Jose Reyes Exits Final Game With Batting Title On Line on 70th Anniversary of Ted Williams’ Legendary .406

by abournenesn

Sep 28, 2011

Jose Reyes Exits Final Game With Batting Title On Line on 70th Anniversary of Ted Williams' Legendary .406 Pop quiz: Who won the batting title in 2002? Or 1914? Or 1957?

Unless you're a diehard baseball historian, chances are you don't know off the top of your head which player had the highest batting average in either league those years.

But if you're even a slightly more-than-casual baseball fan, you know Ted Williams won the American League batting title in 1941 and that his batting average was .406.

You know this not only because Williams is the last player to finish a season with a batting average above .400, but because of the manner in which Williams did it 70 years ago Wednesday.

The story has been recounted through generations. On the final day of the 1941 season, Williams was given the option not to play and preserve his .39955 average, which would have been rounded up to .400. The Splendid Splinter instead played, went 6-for-8, and finished with a .406 mark.

With all due respect to Williams, the batting title is a meaningless accomplishment. Teams don't hang banners for batting championships like they do for pennants or World Series; that's why Yankees fans smirk, shrug their shoulders and refrain from bringing up Babe Ruth, Lou Gehrig and Mickey Mantle when Red Sox fans call Williams "The Greatest Hitter Who Ever Lived" — the Yankees fans are too busy counting their 27 world championships to care to argue. The Kid's accomplishment stands apart from every batting title in baseball history, though, because of the way it was done.

That was why the decision Wednesday to remove New York Mets shortstop Jose Reyes from Wednesday game, clinging to a slim lead in the NL batting race, is so glaringly cowardly.

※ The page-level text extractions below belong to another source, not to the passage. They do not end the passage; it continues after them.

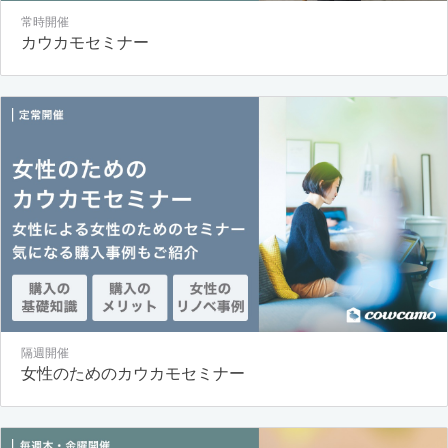
常時開催
カウカモセミナー
隔週開催
女性のためのカウカモセミナー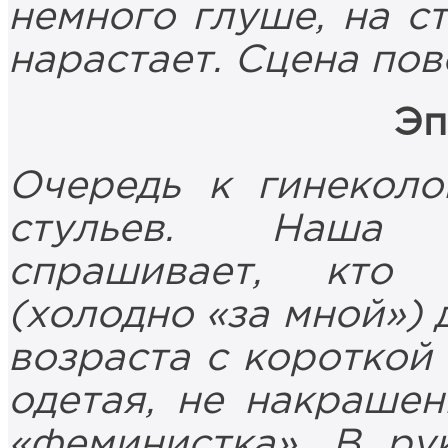
немного глуше, на ст
нарастает. Сцена пов
Эп
Очередь к гинеколо
стульев. Наша 
спрашивает, кто 
(холодно «за мной»)
возраста с короткой 
одетая, не накрашен
«феминистка». В ру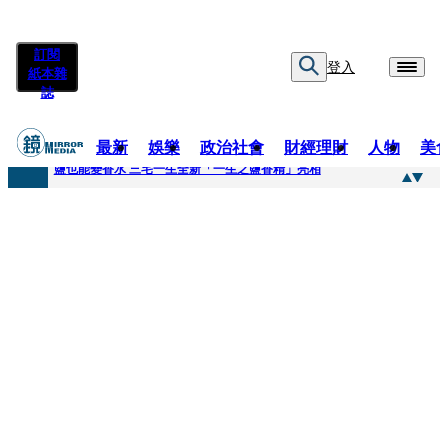
訂閱
登入
紙本雜
誌
最新
娛樂
政治社會
財經理財
人物
美
快訊
鹽也能變香水 三宅一生全新「一生之鹽香精」亮相
快訊
不堪妻子碎念情緒失控 桃園八旬翁毆妻致死檢聲押
快訊
蔡依珊撕掉「完美」標籤！ 認了「我也會崩潰」：傷口終究會癒合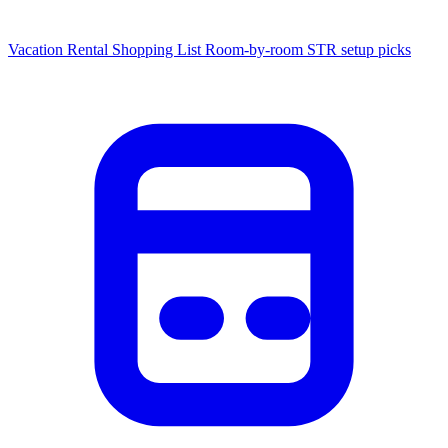
Vacation Rental Shopping List
Room-by-room STR setup picks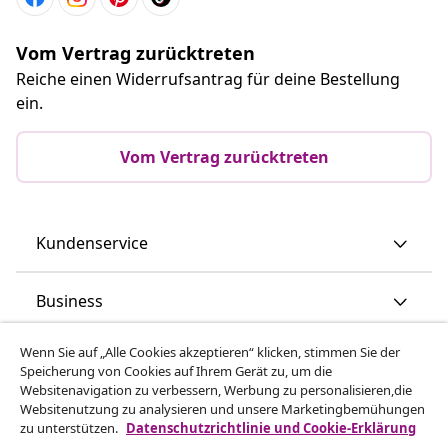
Vom Vertrag zurücktreten
Reiche einen Widerrufsantrag für deine Bestellung
ein.
Vom Vertrag zurücktreten
Kundenservice
Business
Wenn Sie auf „Alle Cookies akzeptieren“ klicken, stimmen Sie der
vidaXL
Speicherung von Cookies auf Ihrem Gerät zu, um die
Websitenavigation zu verbessern, Werbung zu personalisieren,die
Websitenutzung zu analysieren und unsere Marketingbemühungen
Mehr entdecken
zu unterstützen.
Datenschutzrichtlinie und Cookie-Erklärung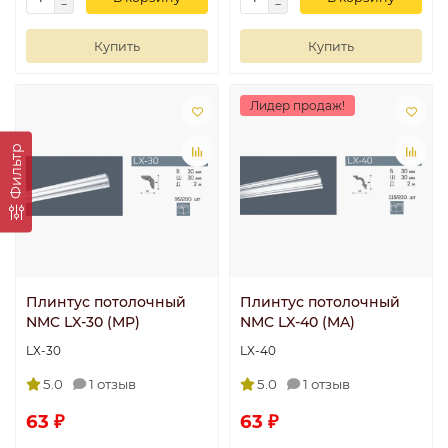
Купить
Купить
Лидер продаж!
Фильтр
Плинтус потолочный
Плинтус потолочный
NMC LX-30 (MP)
NMC LX-40 (MA)
LX-30
LX-40
5.0
1 отзыв
5.0
1 отзыв
63 ₽
63 ₽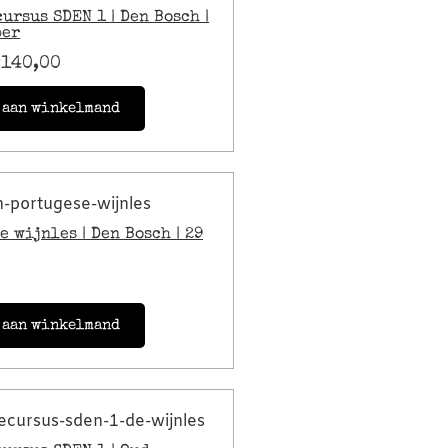
ursus SDEN 1 | Den Bosch |
ber
€
140,00
 aan winkelmand
e wijnles | Den Bosch | 29
 aan winkelmand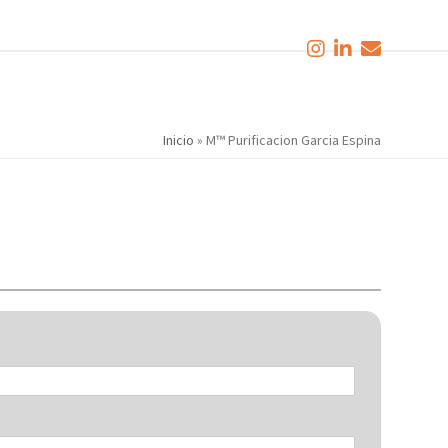
Inicio
»
M™ Purificacion Garcia Espina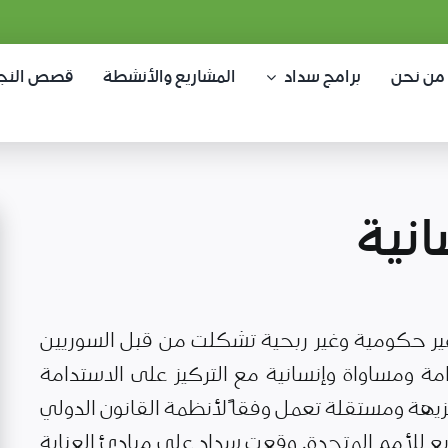
من نحن
برامج سداد
المشاريع والأنشطة
قصص النج
نية
ر حكومية وغير ربحية تشكلت من قبل السوريين
مة ومساواة وإنسانية مع التركيز على الاستدامة
يهة ومستقلة تعمل وفقاً لأنظمة القانون الدولي
ع للأمم المتحدة. وقعت سداد على مبادئ العناية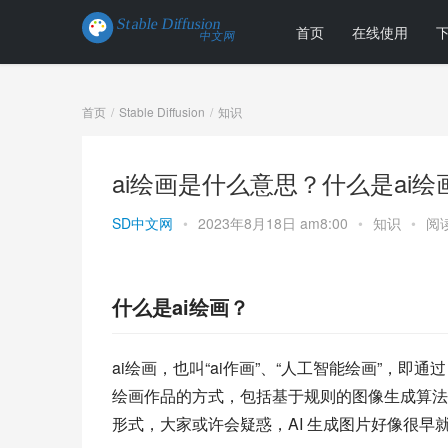
首页
在线使用
首页
Stable Diffusion
知识
ai绘画是什么意思？什么是ai绘
SD中文网
•
2023年8月18日 am8:00
•
知识
•
阅读
什么是ai绘画？
ai绘画，也叫“ai作画”、“人工智能绘画”，即通
绘画作品的方式，包括基于规则的图像生成算法
形式，大家或许会疑惑，AI 生成图片好像很早就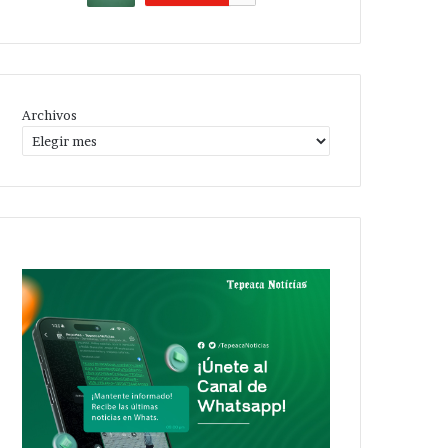
Archivos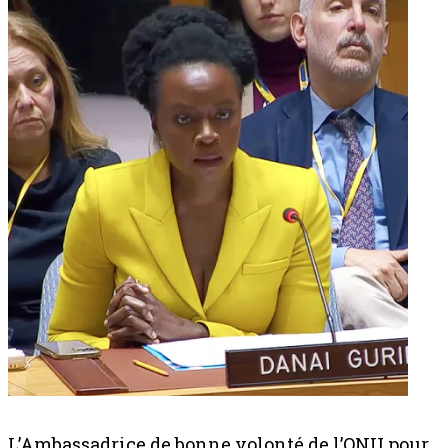
L’Ambassadrice de bonne volonté de l’ONU pour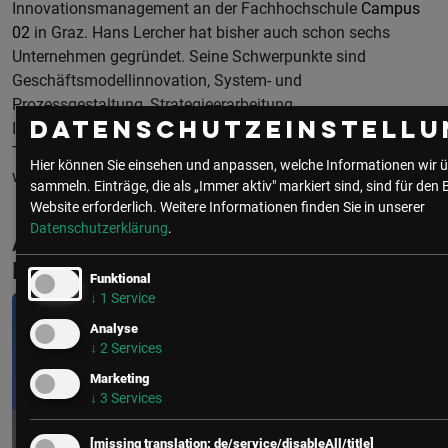
Innovationsmanagement an der Fachhochschule
Campus
02
in Graz. Hans Lercher hat bisher auch schon sechs
Unternehmen gegründet. Seine Schwerpunkte sind
Geschäftsmodellinnovation, System- und
Prozessgestaltung, Strategieerarbeitung,
Datenschutzeinstellu
Innovationsgenerierung, Coaching für Führungskräfte und
Trainings. Darüber hinaus ist er als Innovation Partner für
Hier können Sie einsehen und anpassen, welche Informationen wir ü
weXelerate tätig.
sammeln. Einträge, die als „Immer aktiv" markiert sind, sind für den 
Website erforderlich.
Weitere Informationen finden Sie in unserer
Datenschutzerklärung
.
Aktuelle & Vergangene Events mit Hans
Lercher
Funktional
↓
1
Service
Analyse
↓
2
Services
Marketing
↓
3
Services
[missing translation: de/service/disableAll/title]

Reyes exited Wednesday's game in the first inning after a bunt single pushed his league-leading batting average to .337, two points higher than Brewers right field Ryan Braun's. Boos were reportedly heard from the stands at Citi Field, where the few fans in attendance surely came solely to see the soon-to-be-free-agent shortstop play in what might be his last game as a Met.

The reaction from New York sportswriters was swift and critical. The connection to Williams' acheivement was not lost on ESPN New York's Andrew Marchand.

"Don't the Mets understand that Ted Williams is so legendary because he played that day?" Marchand tweeted.

It was not immediately clear whether the decision to leave the game was the Mets' or Reyes'. It doesn't really matter, really. Even if the Red Sox had posted armed guards at the dugout steps that day in 1941, nothing would have stopped Williams from getting onto the field. If the Mets told Reyes he was leaving in the first inning, he could have sat down in the infield and made them drag him off, kicking and screaming.

Then again, perhaps the whole reason we remember Williams' actions on Sept. 28, 1941 so fondly is because they were so rare. There are few stories before or since of such an uncompromising, noble refusal to accept a title that is tainted. If Reyes did as Williams did — if everyone did as Williams did — the legend wouldn't inspire the same awe.

That doesn't make Reyes right. It merely makes him normal — boringly, underwhelmingly normal.